RECORDED DATA: Begin
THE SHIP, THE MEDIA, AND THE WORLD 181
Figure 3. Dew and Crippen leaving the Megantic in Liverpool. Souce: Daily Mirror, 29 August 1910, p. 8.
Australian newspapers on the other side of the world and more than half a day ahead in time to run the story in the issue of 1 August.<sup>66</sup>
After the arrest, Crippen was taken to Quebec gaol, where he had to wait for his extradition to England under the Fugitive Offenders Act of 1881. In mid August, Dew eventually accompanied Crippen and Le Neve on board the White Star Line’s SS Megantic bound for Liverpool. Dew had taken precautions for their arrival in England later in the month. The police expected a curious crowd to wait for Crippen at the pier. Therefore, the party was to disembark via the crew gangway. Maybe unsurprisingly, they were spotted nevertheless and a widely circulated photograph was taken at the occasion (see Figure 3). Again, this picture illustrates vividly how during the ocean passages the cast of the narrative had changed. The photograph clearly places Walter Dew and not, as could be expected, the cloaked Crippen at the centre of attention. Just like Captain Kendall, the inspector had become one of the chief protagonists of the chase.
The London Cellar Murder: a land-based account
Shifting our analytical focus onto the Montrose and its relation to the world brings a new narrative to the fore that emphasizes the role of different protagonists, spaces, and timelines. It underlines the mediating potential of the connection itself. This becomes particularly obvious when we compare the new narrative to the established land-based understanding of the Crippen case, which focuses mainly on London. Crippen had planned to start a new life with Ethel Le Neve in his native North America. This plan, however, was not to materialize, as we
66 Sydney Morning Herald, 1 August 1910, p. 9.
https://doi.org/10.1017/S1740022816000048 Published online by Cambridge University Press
RECORDED DATA: End
TASK OBJECTIVE >>
Give back exactly the lines from the one containing "After the arrest, Crippen" through the end of the material above, and nothing else.

TASK SOLUTION >>
After the arrest, Crippen was taken to Quebec gaol, where he had to wait for his extradition to England under the Fugitive Offenders Act of 1881. In mid August, Dew eventually accompanied Crippen and Le Neve on board the White Star Line’s SS Megantic bound for Liverpool. Dew had taken precautions for their arrival in England later in the month. The police expected a curious crowd to wait for Crippen at the pier. Therefore, the party was to disembark via the crew gangway. Maybe unsurprisingly, they were spotted nevertheless and a widely circulated photograph was taken at the occasion (see Figure 3). Again, this picture illustrates vividly how during the ocean passages the cast of the narrative had changed. The photograph clearly places Walter Dew and not, as could be expected, the cloaked Crippen at the centre of attention. Just like Captain Kendall, the inspector had become one of the chief protagonists of the chase.
The London Cellar Murder: a land-based account
Shifting our analytical focus onto the Montrose and its relation to the world brings a new narrative to the fore that emphasizes the role of different protagonists, spaces, and timelines. It underlines the mediating potential of the connection itself. This becomes particularly obvious when we compare the new narrative to the established land-based understanding of the Crippen case, which focuses mainly on London. Crippen had planned to start a new life with Ethel Le Neve in his native North America. This plan, however, was not to materialize, as we
66 Sydney Morning Herald, 1 August 1910, p. 9.
https://doi.org/10.1017/S1740022816000048 Published online by Cambridge University Press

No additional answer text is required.